What to work on:
Report all lines of the records that contain "dijelom".

====== Extracted information ======

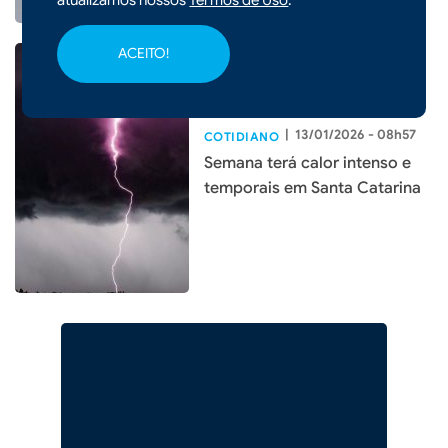
ACEITO!
|
13/01/2026 - 08h57
COTIDIANO
Semana terá calor intenso e
temporais em Santa Catarina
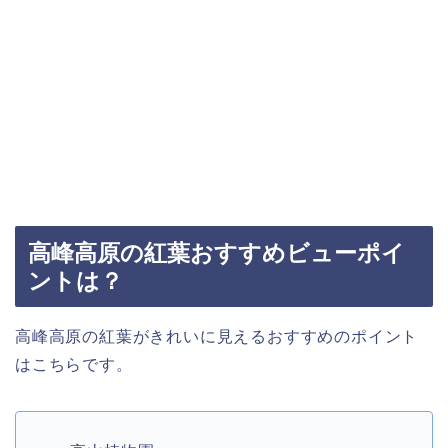
高峰高原の紅葉おすすめビューポイ
ントは？
高峰高原の紅葉がきれいに見えるおすすめのポイント
はこちらです。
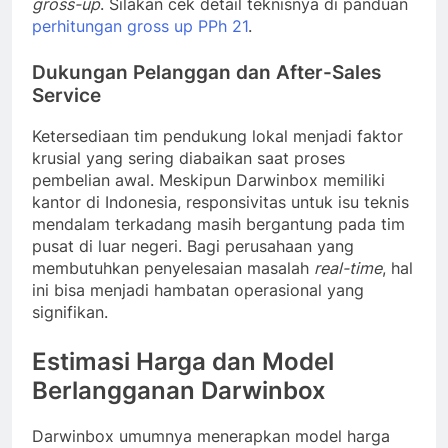
gross-up
. Silakan cek detail teknisnya di panduan
perhitungan gross up PPh 21
.
Dukungan Pelanggan dan After-Sales
Service
Ketersediaan tim pendukung lokal menjadi faktor
krusial yang sering diabaikan saat proses
pembelian awal. Meskipun Darwinbox memiliki
kantor di Indonesia, responsivitas untuk isu teknis
mendalam terkadang masih bergantung pada tim
pusat di luar negeri. Bagi perusahaan yang
membutuhkan penyelesaian masalah
real-time
, hal
ini bisa menjadi hambatan operasional yang
signifikan.
Estimasi Harga dan Model
Berlangganan Darwinbox
Darwinbox umumnya menerapkan model harga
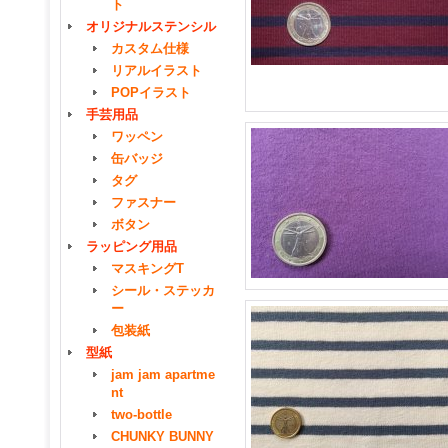
ト
オリジナルステンシル
カスタム仕様
リアルイラスト
POPイラスト
手芸用品
ワッペン
缶バッジ
タグ
ファスナー
ボタン
ラッピング用品
マスキングT
シール・ステッカ
ー
包装紙
型紙
jam jam apartme
nt
two-bottle
CHUNKY BUNNY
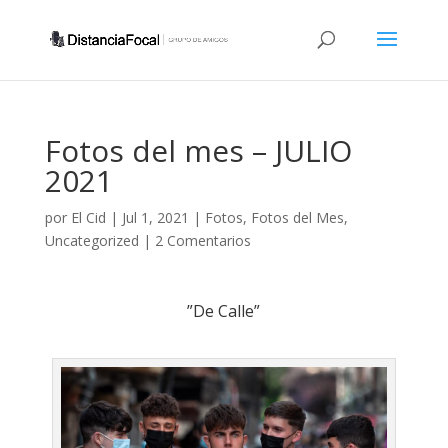
Fotos del mes – JULIO
2021
por
El Cid
|
Jul 1, 2021
|
Fotos
,
Fotos del Mes
,
Uncategorized
|
2 Comentarios
”De Calle”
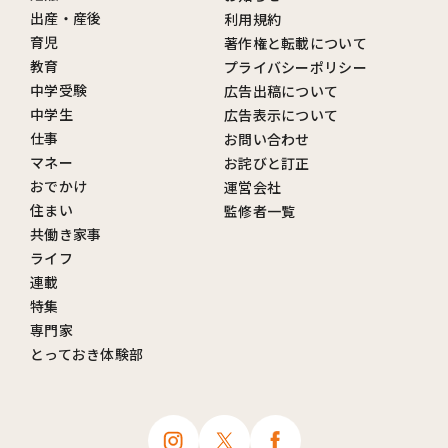
出産・産後
利用規約
育児
著作権と転載について
教育
プライバシーポリシー
中学受験
広告出稿について
中学生
広告表示について
仕事
お問い合わせ
マネー
お詫びと訂正
おでかけ
運営会社
住まい
監修者一覧
共働き家事
ライフ
連載
特集
専門家
とっておき体験部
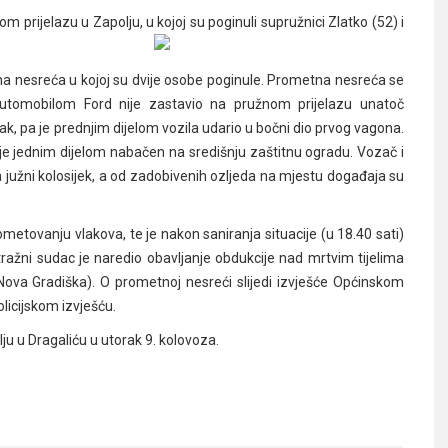
m prijelazu u Zapolju, u kojoj su poginuli supružnici Zlatko (52) i
na nesreća u kojoj su dvije osobe poginule. Prometna nesreća se
 automobilom Ford nije zastavio na pružnom prijelazu unatoč
k, pa je prednjim dijelom vozila udario u bočni dio prvog vagona.
je jednim dijelom nabačen na središnju zaštitnu ogradu. Vozač i
na južni kolosijek, a od zadobivenih ozljeda na mjestu događaja su
metovanju vlakova, te je nakon saniranja situacije (u 18.40 sati)
tražni sudac je naredio obavljanje obdukcije nad mrtvim tijelima
ova Gradiška). O prometnoj nesreći slijedi izvješće Općinskom
licijskom izvješću.
ju u Dragaliću u utorak 9. kolovoza.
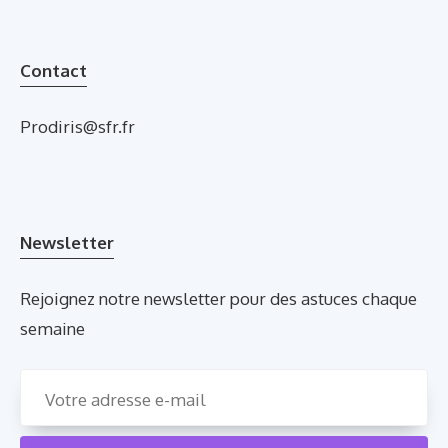
Contact
Prodiris@sfr.fr
Newsletter
Rejoignez notre newsletter pour des astuces chaque
semaine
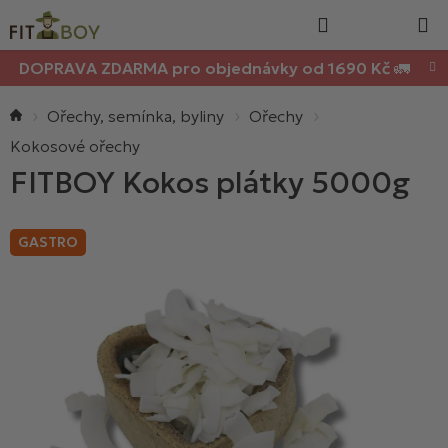
Nákupn
Přejít
Hledat
na
košík
obsah
DOPRAVA ZDARMA pro objednávky od 1690 Kč 🚛
Domů
Ořechy, semínka, byliny
Ořechy
Kokosové ořechy
FITBOY Kokos plátky 5000g
GASTRO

======

Response:
k, pa je prednjim dijelom vozila udario u bočni dio prvog vagona.
je jednim dijelom nabačen na središnju zaštitnu ogradu. Vozač i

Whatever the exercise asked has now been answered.